Zeitung Frankfurter Rundschau

Kolumne „Bruderküsse“

Frankfurter Rundschau, Bild: Bruderküsse.
Frankfurter Rundschau, Bild: Bruderküsse.

Erschienen
24.12.1994

Erscheinungsort
Frankfurt am Main, Deutschland

Issue
24.12.1994

Spekulatius

Um den ollen Germanen die Annahme des Christentums zu erleichtern, erlaubten die klugen Missionare, alte Bräuche in den neuen Festkalender zu übernehmen. So kamen wir zu den Ostereiern und dem Lichtfest. Wenn es jetzt darum geht, den neuen Heiden den Übertritt in die Weltzivilisation zu predigen, damit sich religiöse Überzeugungen nicht länger als fromme Legitimation brutalster Religionskämpfe auswirken können, möchten auch wir uns als kluge Missionare bewähren.

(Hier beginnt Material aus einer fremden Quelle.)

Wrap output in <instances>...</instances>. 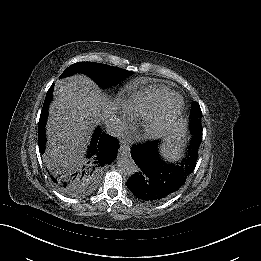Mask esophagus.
I'll list each match as a JSON object with an SVG mask.
<instances>
[{"label": "esophagus", "mask_w": 261, "mask_h": 261, "mask_svg": "<svg viewBox=\"0 0 261 261\" xmlns=\"http://www.w3.org/2000/svg\"><path fill=\"white\" fill-rule=\"evenodd\" d=\"M119 151H120L122 156H128L129 155L130 147H129V143L127 142L126 139L120 140V149H119Z\"/></svg>", "instance_id": "esophagus-1"}]
</instances>
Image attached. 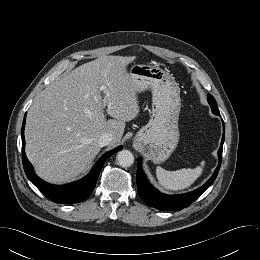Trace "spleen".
I'll list each match as a JSON object with an SVG mask.
<instances>
[{
  "instance_id": "spleen-1",
  "label": "spleen",
  "mask_w": 260,
  "mask_h": 260,
  "mask_svg": "<svg viewBox=\"0 0 260 260\" xmlns=\"http://www.w3.org/2000/svg\"><path fill=\"white\" fill-rule=\"evenodd\" d=\"M205 162L194 169H180L176 171H167L162 167L156 168V176L159 184L167 190L178 191L191 186L198 177L201 176Z\"/></svg>"
}]
</instances>
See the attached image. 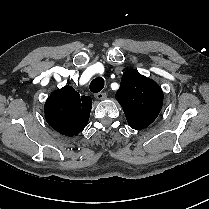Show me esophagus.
I'll return each mask as SVG.
<instances>
[{"label": "esophagus", "mask_w": 209, "mask_h": 209, "mask_svg": "<svg viewBox=\"0 0 209 209\" xmlns=\"http://www.w3.org/2000/svg\"><path fill=\"white\" fill-rule=\"evenodd\" d=\"M106 97H107L106 92H99V93L95 94V98H97L98 100L105 99Z\"/></svg>", "instance_id": "34e87169"}]
</instances>
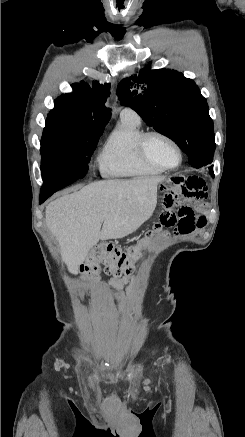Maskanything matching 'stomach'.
Listing matches in <instances>:
<instances>
[{
  "label": "stomach",
  "instance_id": "1",
  "mask_svg": "<svg viewBox=\"0 0 245 437\" xmlns=\"http://www.w3.org/2000/svg\"><path fill=\"white\" fill-rule=\"evenodd\" d=\"M180 175H172L169 177H164V179L159 183L158 192L160 195H164L177 187L178 183H181Z\"/></svg>",
  "mask_w": 245,
  "mask_h": 437
}]
</instances>
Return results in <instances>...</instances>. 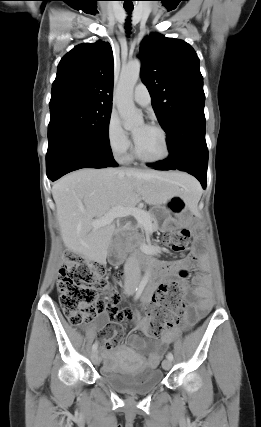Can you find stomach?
<instances>
[{"label":"stomach","mask_w":261,"mask_h":427,"mask_svg":"<svg viewBox=\"0 0 261 427\" xmlns=\"http://www.w3.org/2000/svg\"><path fill=\"white\" fill-rule=\"evenodd\" d=\"M188 203L182 195L172 196L163 206L156 210L155 216L158 217L160 212L181 214L187 210Z\"/></svg>","instance_id":"0dacf381"}]
</instances>
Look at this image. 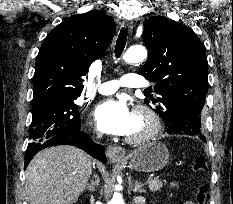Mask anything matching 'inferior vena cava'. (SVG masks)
<instances>
[{
  "label": "inferior vena cava",
  "instance_id": "obj_1",
  "mask_svg": "<svg viewBox=\"0 0 233 204\" xmlns=\"http://www.w3.org/2000/svg\"><path fill=\"white\" fill-rule=\"evenodd\" d=\"M101 137V134H98V138H100Z\"/></svg>",
  "mask_w": 233,
  "mask_h": 204
}]
</instances>
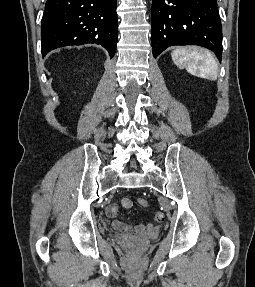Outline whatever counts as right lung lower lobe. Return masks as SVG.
Segmentation results:
<instances>
[{
  "mask_svg": "<svg viewBox=\"0 0 255 287\" xmlns=\"http://www.w3.org/2000/svg\"><path fill=\"white\" fill-rule=\"evenodd\" d=\"M117 0H47L41 23L42 55L70 45L96 43L116 51Z\"/></svg>",
  "mask_w": 255,
  "mask_h": 287,
  "instance_id": "right-lung-lower-lobe-1",
  "label": "right lung lower lobe"
}]
</instances>
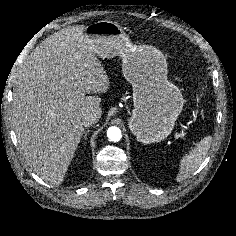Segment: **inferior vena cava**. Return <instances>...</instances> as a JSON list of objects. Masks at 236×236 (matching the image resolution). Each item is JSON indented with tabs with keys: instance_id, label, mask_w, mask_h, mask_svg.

Das Christkind steht vor der Ladentür. Seine Insignien im öffentlichen Raum müssen ohnehin der political correctness geopfert werden, desgleichen die Behauptung, die Welt könne durch die Geburt des christlichen Messias erlöst werden. Die Logik der Dummheit ist unerbittlich. Beschränken sich die Christen auf ihre Erlösung durch den geborenen Heiland, wirft man ihnen vor, sie sähen sich als Auserwählte, die sich vom Rest der Menschheit absetzten. Erhöben sie hingegen im Namen des Herrn Jesus Anspruch, für alle Menschen zu sprechen, bestätigten sie nur den Vorwurf imperialistischen Machtgebarens. Also ein Vorschlag zur Güte: Aus dem christlichen Festkalender übernimmt die Weltgesellschaft, die Gemeinschaft aller Zivilisierten, Pfingsten als Fest der Vielsprachigkeit - ausgerichtet vom Weltverband der Übersetzer. Sie übernimmt Ostern als Fest der Opfer von Justiz und religiösem Fanatismus und eben Weihnachten als Fest der Neugeborenen. Denn wir bedürfen alle der feierlich bestätigten Hoffnung, daß die Nachgeborenen ihre Sache besser machen werden als wir, die wir uns schon zu weit verrannt haben in die Wahnhaftigkeit unserer religiösen Überzeugungen, die Grenzenlosigkeit kultureller Freiheit und die Bedingungslosigkeit sozialer Lebenschancen. Wir können nicht leben ohne die Hoffnung auf die nächste Generation, das sagen wohl alle Menschen. Aber Weihnachten muß gefeiert werden, damit die Hoffnung auch zu einer förmlichen Verpflichtung wird, alles daran zu setzen, der neuen Generation das Leben überhaupt zu ermöglichen. Das wäre nicht der Fall, wenn sich durch ökologische Verwüstung und durch Überbevölkerung die Lebensspannen unserer Nachfolger auf die des Herrn Jesus verkürzten. Deswegen wäre Weihnachten auch als Fest der Familienplanung der Weltgemeinschaft anzuempfehlen. Joseph und Maria vorbildlich für die Einkindfamilie - viel mehr darf sich, wer zivilisiert heißen will, zumindest in den nächsten drei Generationen an Nachwuchs nicht leisten.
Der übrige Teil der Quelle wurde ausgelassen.